Stored data entries:
________________________

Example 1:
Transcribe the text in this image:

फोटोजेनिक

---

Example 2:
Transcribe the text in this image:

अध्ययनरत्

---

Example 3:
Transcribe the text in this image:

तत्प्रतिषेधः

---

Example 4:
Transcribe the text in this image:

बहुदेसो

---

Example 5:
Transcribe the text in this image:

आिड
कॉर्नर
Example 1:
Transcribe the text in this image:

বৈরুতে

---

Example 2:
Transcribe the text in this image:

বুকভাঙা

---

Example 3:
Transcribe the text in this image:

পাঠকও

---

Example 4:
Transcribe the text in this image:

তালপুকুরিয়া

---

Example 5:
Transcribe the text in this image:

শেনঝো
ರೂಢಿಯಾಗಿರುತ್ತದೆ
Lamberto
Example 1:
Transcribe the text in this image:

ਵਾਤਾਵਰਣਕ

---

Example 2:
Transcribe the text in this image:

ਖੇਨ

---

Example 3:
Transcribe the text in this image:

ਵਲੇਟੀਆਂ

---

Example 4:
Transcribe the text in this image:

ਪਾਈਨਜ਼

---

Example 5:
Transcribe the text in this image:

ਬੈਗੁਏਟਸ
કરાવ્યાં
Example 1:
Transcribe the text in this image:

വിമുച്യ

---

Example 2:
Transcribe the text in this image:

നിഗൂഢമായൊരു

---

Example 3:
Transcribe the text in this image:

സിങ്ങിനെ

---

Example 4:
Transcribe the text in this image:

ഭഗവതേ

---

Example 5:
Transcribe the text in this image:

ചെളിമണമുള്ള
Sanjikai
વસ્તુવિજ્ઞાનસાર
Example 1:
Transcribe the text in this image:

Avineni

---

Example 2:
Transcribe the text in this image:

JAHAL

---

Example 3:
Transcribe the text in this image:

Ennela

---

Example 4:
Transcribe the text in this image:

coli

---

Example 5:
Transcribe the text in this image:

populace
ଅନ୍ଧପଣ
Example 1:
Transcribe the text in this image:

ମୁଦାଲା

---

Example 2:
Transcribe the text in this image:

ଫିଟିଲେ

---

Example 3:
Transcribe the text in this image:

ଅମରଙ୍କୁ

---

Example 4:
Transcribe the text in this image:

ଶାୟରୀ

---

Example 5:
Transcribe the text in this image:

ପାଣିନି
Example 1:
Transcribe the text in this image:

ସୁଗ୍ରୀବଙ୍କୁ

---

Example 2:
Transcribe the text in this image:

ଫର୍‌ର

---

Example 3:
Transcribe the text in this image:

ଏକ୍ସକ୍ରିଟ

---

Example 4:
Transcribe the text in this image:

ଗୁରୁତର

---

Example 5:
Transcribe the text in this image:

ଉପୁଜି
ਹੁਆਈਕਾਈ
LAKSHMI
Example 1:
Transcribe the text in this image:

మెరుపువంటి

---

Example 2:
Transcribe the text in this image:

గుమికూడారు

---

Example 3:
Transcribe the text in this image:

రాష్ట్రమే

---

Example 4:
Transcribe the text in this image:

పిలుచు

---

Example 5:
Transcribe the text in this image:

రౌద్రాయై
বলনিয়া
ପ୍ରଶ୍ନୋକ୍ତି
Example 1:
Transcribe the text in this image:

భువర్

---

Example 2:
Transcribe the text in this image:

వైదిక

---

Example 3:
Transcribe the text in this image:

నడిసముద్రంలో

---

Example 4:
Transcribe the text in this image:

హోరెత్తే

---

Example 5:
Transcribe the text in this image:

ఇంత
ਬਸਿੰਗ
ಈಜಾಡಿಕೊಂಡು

________________________

WORK ORDER
Could you restate every record above word for word?

WRITTEN SOLUTION
Example 1:
Transcribe the text in this image:

फोटोजेनिक

---

Example 2:
Transcribe the text in this image:

अध्ययनरत्

---

Example 3:
Transcribe the text in this image:

तत्प्रतिषेधः

---

Example 4:
Transcribe the text in this image:

बहुदेसो

---

Example 5:
Transcribe the text in this image:

आिड
कॉर्नर
Example 1:
Transcribe the text in this image:

বৈরুতে

---

Example 2:
Transcribe the text in this image:

বুকভাঙা

---

Example 3:
Transcribe the text in this image:

পাঠকও

---

Example 4:
Transcribe the text in this image:

তালপুকুরিয়া

---

Example 5:
Transcribe the text in this image:

শেনঝো
ರೂಢಿಯಾಗಿರುತ್ತದೆ
Lamberto
Example 1:
Transcribe the text in this image:

ਵਾਤਾਵਰਣਕ

---

Example 2:
Transcribe the text in this image:

ਖੇਨ

---

Example 3:
Transcribe the text in this image:

ਵਲੇਟੀਆਂ

---

Example 4:
Transcribe the text in this image:

ਪਾਈਨਜ਼

---

Example 5:
Transcribe the text in this image:

ਬੈਗੁਏਟਸ
કરાવ્યાં
Example 1:
Transcribe the text in this image:

വിമുച്യ

---

Example 2:
Transcribe the text in this image:

നിഗൂഢമായൊരു

---

Example 3:
Transcribe the text in this image:

സിങ്ങിനെ

---

Example 4:
Transcribe the text in this image:

ഭഗവതേ

---

Example 5:
Transcribe the text in this image:

ചെളിമണമുള്ള
Sanjikai
વસ્તુવિજ્ઞાનસાર
Example 1:
Transcribe the text in this image:

Avineni

---

Example 2:
Transcribe the text in this image:

JAHAL

---

Example 3:
Transcribe the text in this image:

Ennela

---

Example 4:
Transcribe the text in this image:

coli

---

Example 5:
Transcribe the text in this image:

populace
ଅନ୍ଧପଣ
Example 1:
Transcribe the text in this image:

ମୁଦାଲା

---

Example 2:
Transcribe the text in this image:

ଫିଟିଲେ

---

Example 3:
Transcribe the text in this image:

ଅମରଙ୍କୁ

---

Example 4:
Transcribe the text in this image:

ଶାୟରୀ

---

Example 5:
Transcribe the text in this image:

ପାଣିନି
Example 1:
Transcribe the text in this image:

ସୁଗ୍ରୀବଙ୍କୁ

---

Example 2:
Transcribe the text in this image:

ଫର୍‌ର

---

Example 3:
Transcribe the text in this image:

ଏକ୍ସକ୍ରିଟ

---

Example 4:
Transcribe the text in this image:

ଗୁରୁତର

---

Example 5:
Transcribe the text in this image:

ଉପୁଜି
ਹੁਆਈਕਾਈ
LAKSHMI
Example 1:
Transcribe the text in this image:

మెరుపువంటి

---

Example 2:
Transcribe the text in this image:

గుమికూడారు

---

Example 3:
Transcribe the text in this image:

రాష్ట్రమే

---

Example 4:
Transcribe the text in this image:

పిలుచు

---

Example 5:
Transcribe the text in this image:

రౌద్రాయై
বলনিয়া
ପ୍ରଶ୍ନୋକ୍ତି
Example 1:
Transcribe the text in this image:

భువర్

---

Example 2:
Transcribe the text in this image:

వైదిక

---

Example 3:
Transcribe the text in this image:

నడిసముద్రంలో

---

Example 4:
Transcribe the text in this image:

హోరెత్తే

---

Example 5:
Transcribe the text in this image:

ఇంత
ਬਸਿੰਗ
ಈಜಾಡಿಕೊಂಡು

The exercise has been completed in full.